Here we see a few notable things. For one, we see Eigen crop up. Eigen is a matrix library used by many machine learning projects (including TensorFlow and PyTorch). You might initially think you could do your own matrix library, but this is not the case. The Eigen matrix multiplications for example are over 300 times faster than my hand rolled previous attempts.

We also see d_lhs and d_rhs, these are the embedded references to binary operators like ‘+’, ‘-’, ‘*’ etc. It is these references that allow us to build a directed acyclic graph that contains instructions how to calculate the outcome of the calculation.

Here’s an abbreviated version of how that works:

void assureValue(const TensorImp<T>* caller=0) const
{
  if(d_haveval || d_mode == TMode::Parameter)
    return;

  if(d_mode == TMode::Addition) {
    d_lhs->assureValue(this);
    d_rhs->assureValue(this);
    d_val.noalias() = d_lhs->d_val + d_rhs->d_val;
  }
  else if(d_mode == TMode::Mult) {
    d_lhs->assureValue(this);
    d_rhs->assureValue(this);
    d_val.noalias() = d_lhs->d_val * d_rhs->d_val;
  }
  ...
}

Nodes can contain a value that was calculated earlier, in which case d_haveval is set. And if needed, assureValue is called in turn on child nodes.

‘Calculating the outcome’ is what is called the ‘forward pass’ in neural networks. The automatic differentiation meanwhile is calculated in the opposite direction. Here is where we get all the nodes in topological (reverse) order:

void build_topo(std::unordered_set<TensorImp<T>*>& visited, std::vector<TensorImp<T>*>& topo)
{ 
  if(visited.count(this))
    return;
  visited.insert(this);
  
  if(d_lhs) {
    d_lhs->build_topo(visited, topo);
  }
  if(d_rhs) {
    d_rhs->build_topo(visited, topo);
  }
  topo.push_back(this);
}

As noted above, you could easily miss the magic behind this.

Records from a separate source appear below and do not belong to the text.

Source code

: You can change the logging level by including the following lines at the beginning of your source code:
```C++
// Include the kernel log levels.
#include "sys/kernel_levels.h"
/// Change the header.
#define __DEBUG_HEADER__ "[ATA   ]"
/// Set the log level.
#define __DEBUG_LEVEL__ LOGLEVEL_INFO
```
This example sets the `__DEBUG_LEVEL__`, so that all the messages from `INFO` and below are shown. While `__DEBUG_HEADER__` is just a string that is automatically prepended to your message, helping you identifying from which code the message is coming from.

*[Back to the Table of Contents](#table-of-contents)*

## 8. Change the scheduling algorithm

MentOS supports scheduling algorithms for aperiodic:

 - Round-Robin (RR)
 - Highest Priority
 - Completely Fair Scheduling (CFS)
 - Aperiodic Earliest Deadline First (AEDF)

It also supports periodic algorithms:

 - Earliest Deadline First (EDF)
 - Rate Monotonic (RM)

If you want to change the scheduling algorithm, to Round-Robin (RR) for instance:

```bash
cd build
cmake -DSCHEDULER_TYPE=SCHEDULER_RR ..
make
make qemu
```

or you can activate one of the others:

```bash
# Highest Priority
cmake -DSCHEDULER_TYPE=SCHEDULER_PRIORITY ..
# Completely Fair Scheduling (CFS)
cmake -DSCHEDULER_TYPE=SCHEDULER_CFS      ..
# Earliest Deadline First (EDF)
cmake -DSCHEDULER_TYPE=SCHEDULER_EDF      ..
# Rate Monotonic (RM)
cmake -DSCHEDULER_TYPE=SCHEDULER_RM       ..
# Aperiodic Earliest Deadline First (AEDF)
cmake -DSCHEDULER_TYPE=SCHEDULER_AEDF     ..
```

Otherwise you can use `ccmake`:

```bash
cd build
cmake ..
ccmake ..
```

Once we have this topographic ordering, the distributing of the gradients downwards is simple:

    d_imp->d_grads.setConstant(1.0);
    for(auto iter = topo.rbegin(); iter != topo.rend(); ++iter) {
      (*iter)->doGrad();
    }

The first line is important: the gradient of the top node is 1 (by definition, \( dy/dy=1\)). Every other node starts at 0, and is set through the automatic differentiation. Note the rbegin() and rend() which means we traverse the topography in reverse order.

The abbreviated doGrad() meanwhile looks like this:

void doGrad()
{
  if(d_mode == TMode::Parameter) {
    return;
  }
  else if(d_mode == TMode::Addition) {
    d_lhs->d_grads += d_grads;
    d_rhs->d_grads += d_grads;
  }
  else if(d_mode == TMode::Mult) {
    d_lhs->d_grads.noalias() += (d_grads * d_rhs->d_val.transpose());
    d_rhs->d_grads.noalias() += (d_lhs->d_val.transpose() * d_grads);
  }
  ...

If a node is just a number (Tmode::Parameter) it has no gradient to distribute further. If a node represents an addition, the gradient gets passed on verbatim to both the left hand and right hand sides of the + operator.

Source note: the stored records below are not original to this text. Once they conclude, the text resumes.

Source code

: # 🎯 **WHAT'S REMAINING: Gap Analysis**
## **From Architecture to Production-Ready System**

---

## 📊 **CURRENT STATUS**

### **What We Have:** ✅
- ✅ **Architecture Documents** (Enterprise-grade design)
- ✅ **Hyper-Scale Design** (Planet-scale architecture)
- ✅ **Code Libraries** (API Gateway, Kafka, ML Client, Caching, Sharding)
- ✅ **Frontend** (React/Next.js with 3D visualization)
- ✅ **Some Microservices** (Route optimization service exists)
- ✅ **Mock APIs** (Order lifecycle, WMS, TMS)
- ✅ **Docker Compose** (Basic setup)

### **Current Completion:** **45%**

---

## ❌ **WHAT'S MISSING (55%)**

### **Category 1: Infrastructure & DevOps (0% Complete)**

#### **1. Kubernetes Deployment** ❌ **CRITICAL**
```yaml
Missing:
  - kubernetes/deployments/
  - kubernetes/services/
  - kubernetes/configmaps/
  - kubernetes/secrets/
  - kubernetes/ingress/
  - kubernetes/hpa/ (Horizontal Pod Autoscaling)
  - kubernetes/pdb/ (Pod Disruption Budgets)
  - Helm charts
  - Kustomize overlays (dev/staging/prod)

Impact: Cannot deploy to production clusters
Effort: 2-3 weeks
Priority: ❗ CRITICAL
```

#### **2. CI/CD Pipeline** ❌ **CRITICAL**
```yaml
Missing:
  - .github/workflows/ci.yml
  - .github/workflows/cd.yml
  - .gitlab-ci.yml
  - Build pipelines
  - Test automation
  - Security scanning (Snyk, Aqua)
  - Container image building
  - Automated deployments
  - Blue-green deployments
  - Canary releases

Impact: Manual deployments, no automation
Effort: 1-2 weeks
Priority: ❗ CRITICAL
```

For the multiplication case, we see that the left hand side indeed gets a gradient delivered that is proportional to the right hand side, and vice-versa. The delivered gradient is also proportional to the gradient that has already been passed down to this node.

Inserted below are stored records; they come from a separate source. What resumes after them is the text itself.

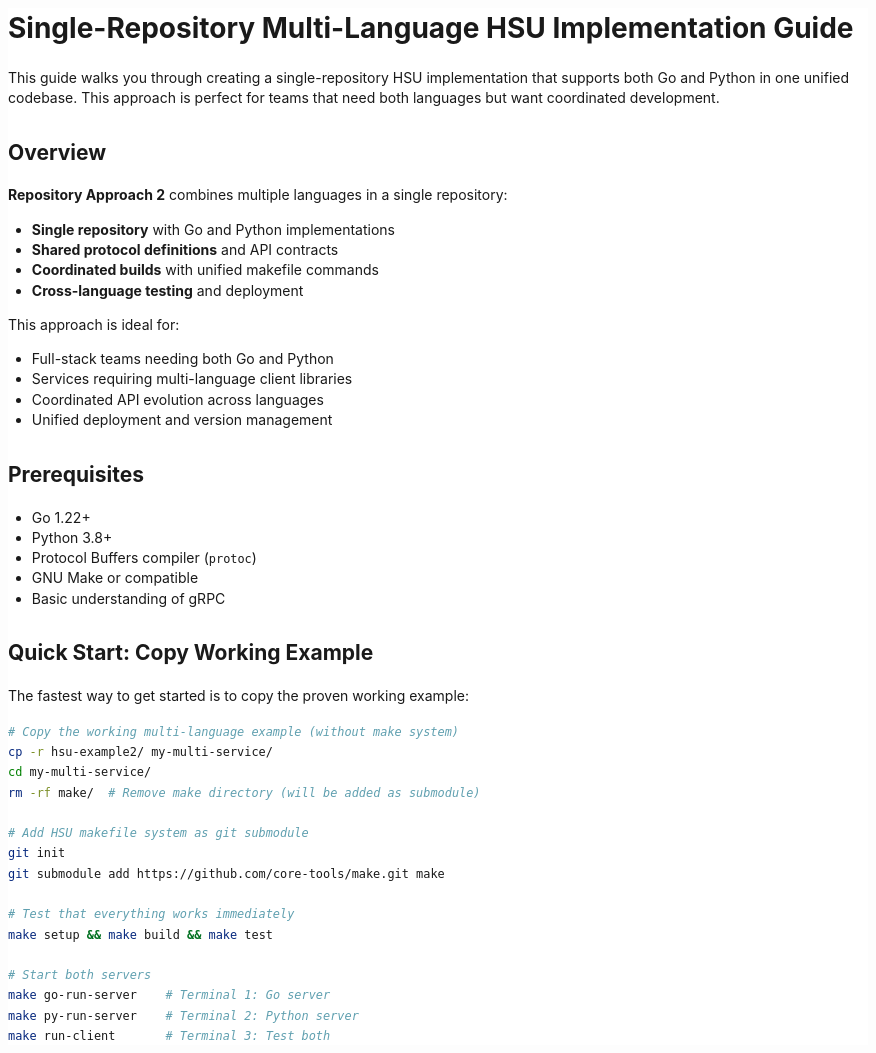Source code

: # Single-Repository Multi-Language HSU Implementation Guide

This guide walks you through creating a single-repository HSU implementation that supports both Go and Python in one unified codebase. This approach is perfect for teams that need both languages but want coordinated development.

## Overview

**Repository Approach 2** combines multiple languages in a single repository:
- **Single repository** with Go and Python implementations
- **Shared protocol definitions** and API contracts
- **Coordinated builds** with unified makefile commands
- **Cross-language testing** and deployment

This approach is ideal for:
- Full-stack teams needing both Go and Python
- Services requiring multi-language client libraries
- Coordinated API evolution across languages
- Unified deployment and version management

## Prerequisites

- Go 1.22+
- Python 3.8+
- Protocol Buffers compiler (`protoc`)
- GNU Make or compatible
- Basic understanding of gRPC

## Quick Start: Copy Working Example

The fastest way to get started is to copy the proven working example:

```bash
# Copy the working multi-language example (without make system)
cp -r hsu-example2/ my-multi-service/
cd my-multi-service/
rm -rf make/  # Remove make directory (will be added as submodule)

# Add HSU makefile system as git submodule
git init
git submodule add https://github.com/core-tools/make.git make

# Test that everything works immediately
make setup && make build && make test

# Start both servers
make go-run-server    # Terminal 1: Go server
make py-run-server    # Terminal 2: Python server
make run-client       # Terminal 3: Test both
```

The calls to .transpose() meanwhile reflect that our Tensor class is actually a matrix. So far we’ve been multiplying only 1x1 Tensors, which act just like numbers. In reality this class is used to multiply pretty large matrices.

Rounding it off - automatic differentiation is absolute key to neural networks. That we can assemble networks of many many layers each consisting of huge matrices using a straightforward syntax makes it possible to innovate rapidly. We are lucky enough that modern languages make it possible to both assemble these networks easily, AND perform automatic differentiation.

In the next chapter we’ll be making our multi-layer network do some actual work in learning to recognize 10 different digits. There we’ll also be introducing key concepts in machine learning like loss function, batches and the enigmatic ‘softlogmax’ layer.